MATERIALS PROVIDED →
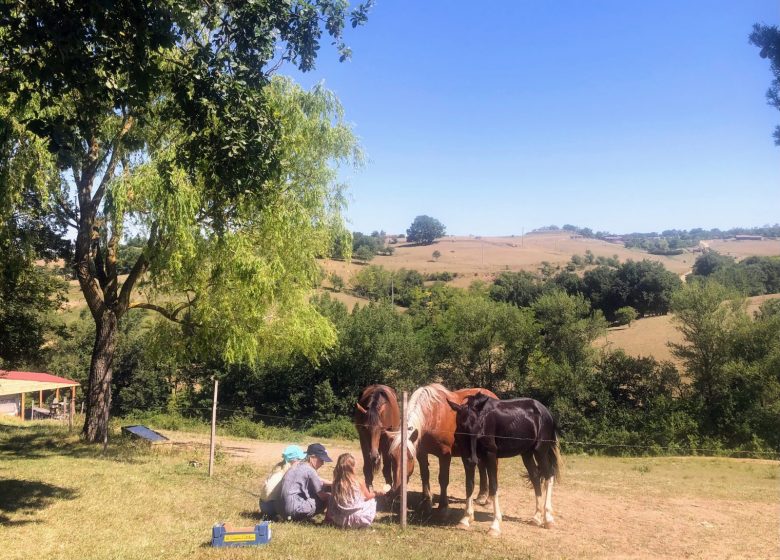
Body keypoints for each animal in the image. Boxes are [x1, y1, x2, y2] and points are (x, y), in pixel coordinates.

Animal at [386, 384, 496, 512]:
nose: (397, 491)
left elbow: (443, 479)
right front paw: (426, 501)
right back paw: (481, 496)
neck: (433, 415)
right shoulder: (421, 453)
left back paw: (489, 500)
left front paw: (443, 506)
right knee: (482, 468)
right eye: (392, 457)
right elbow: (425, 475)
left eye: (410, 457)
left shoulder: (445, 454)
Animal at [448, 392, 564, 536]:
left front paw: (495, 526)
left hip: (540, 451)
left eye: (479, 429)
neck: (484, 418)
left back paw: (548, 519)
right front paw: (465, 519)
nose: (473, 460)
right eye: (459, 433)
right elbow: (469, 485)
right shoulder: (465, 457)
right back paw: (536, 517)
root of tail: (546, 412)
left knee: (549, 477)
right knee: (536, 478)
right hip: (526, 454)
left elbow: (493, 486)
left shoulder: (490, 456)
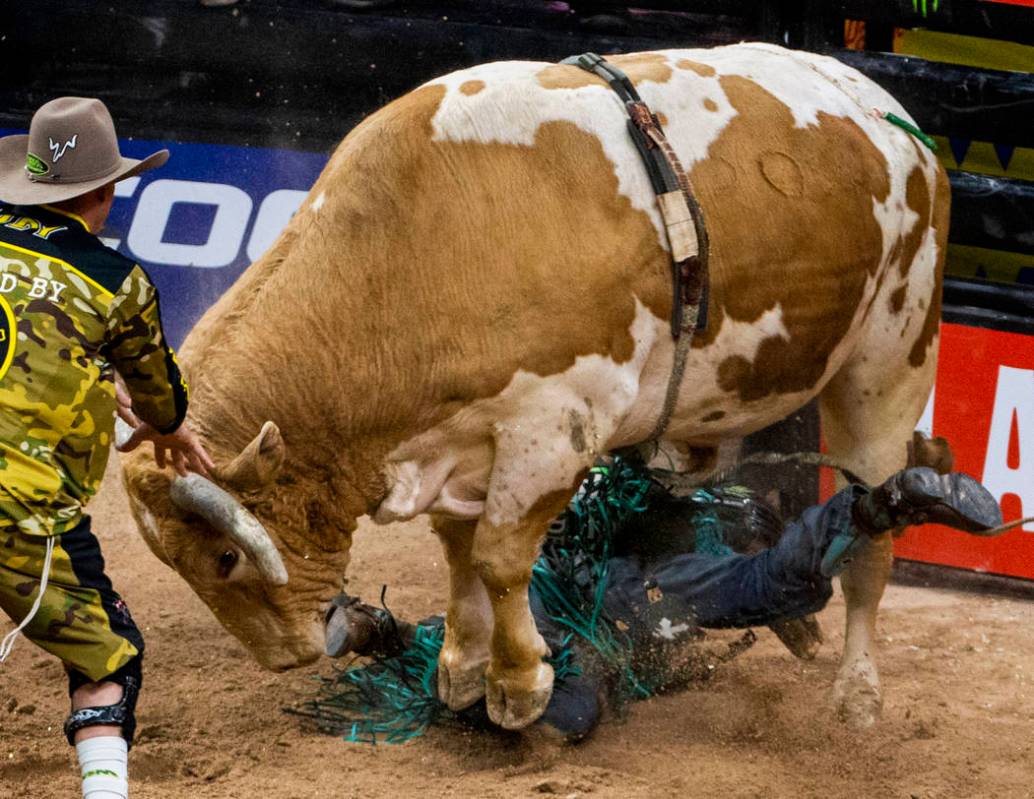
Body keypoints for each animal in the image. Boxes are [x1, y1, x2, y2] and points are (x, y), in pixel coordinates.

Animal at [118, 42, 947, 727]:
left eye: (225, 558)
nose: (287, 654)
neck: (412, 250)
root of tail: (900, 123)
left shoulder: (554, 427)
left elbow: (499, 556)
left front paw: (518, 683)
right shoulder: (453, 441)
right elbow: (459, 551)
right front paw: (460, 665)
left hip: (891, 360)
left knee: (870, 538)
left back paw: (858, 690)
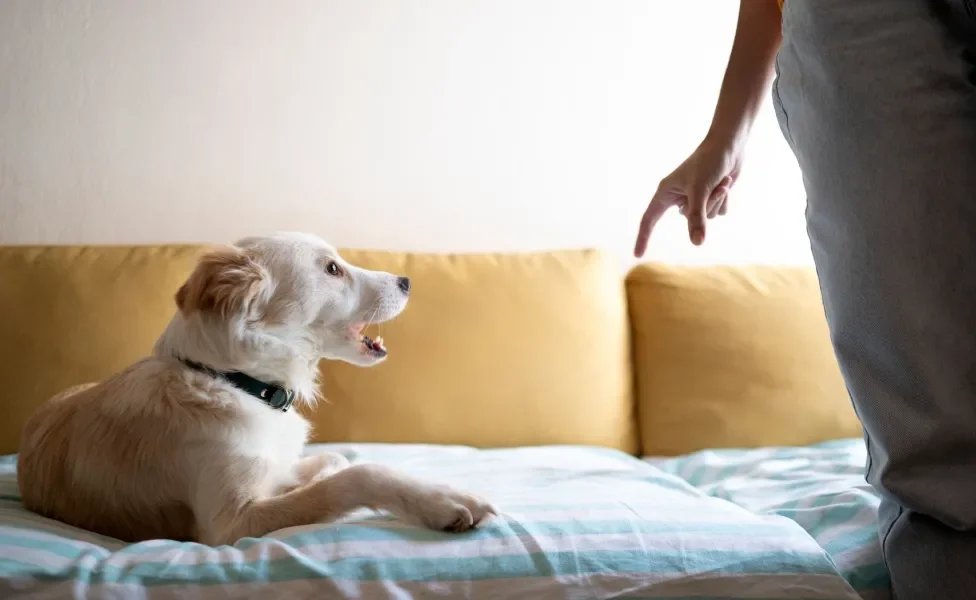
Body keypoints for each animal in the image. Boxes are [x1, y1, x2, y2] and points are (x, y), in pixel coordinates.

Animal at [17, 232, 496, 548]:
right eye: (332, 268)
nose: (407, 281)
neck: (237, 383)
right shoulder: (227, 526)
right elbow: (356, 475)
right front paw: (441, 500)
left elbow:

PROBLEM REQUIREMENTS →
Only the pictures are to be left out; print everything else in the listing exactly.

ANSWER BOX →
Body keypoints for each animal in the image. Boxes are [x1, y1, x2, y2] and points are (x, y), in pixel coordinates.

Animal at [386, 384, 496, 512]:
nose: (397, 491)
left elbow: (443, 479)
right front paw: (426, 501)
right back paw: (481, 496)
neck: (433, 415)
right shoulder: (421, 453)
left back paw: (489, 500)
left front paw: (443, 506)
right knee: (482, 468)
right eye: (392, 457)
right elbow: (425, 475)
left eye: (410, 457)
left shoulder: (445, 454)
Animal at [448, 392, 564, 536]:
left front paw: (495, 526)
left hip: (540, 451)
left eye: (479, 429)
neck: (484, 418)
left back paw: (548, 519)
right front paw: (465, 519)
nose: (473, 460)
right eye: (459, 433)
right elbow: (469, 485)
right shoulder: (465, 457)
right back paw: (536, 517)
root of tail: (546, 412)
left knee: (549, 477)
right knee: (536, 478)
right hip: (526, 454)
left elbow: (493, 486)
left shoulder: (490, 456)
Body keypoints for each animal in the image. Boxes are [x1, y1, x2, y2] and points are (x, y), in pixel coordinates.

Animal at [118, 42, 947, 727]:
left eye: (225, 558)
nose: (287, 654)
neck: (412, 250)
root of tail: (900, 123)
left shoulder: (554, 427)
left elbow: (499, 556)
left front paw: (518, 683)
right shoulder: (453, 441)
right elbow: (459, 551)
right front paw: (460, 665)
left hip: (891, 360)
left knee: (870, 538)
left back paw: (858, 690)
Body keypoints for each animal in the image. Boxes are [x1, y1, x2, y2] and points are (x, y), in pixel coordinates.

Animal at [17, 232, 496, 548]:
right eye: (332, 268)
nose: (407, 281)
neck: (237, 383)
right shoulder: (227, 526)
right elbow: (356, 475)
right front paw: (441, 500)
left elbow:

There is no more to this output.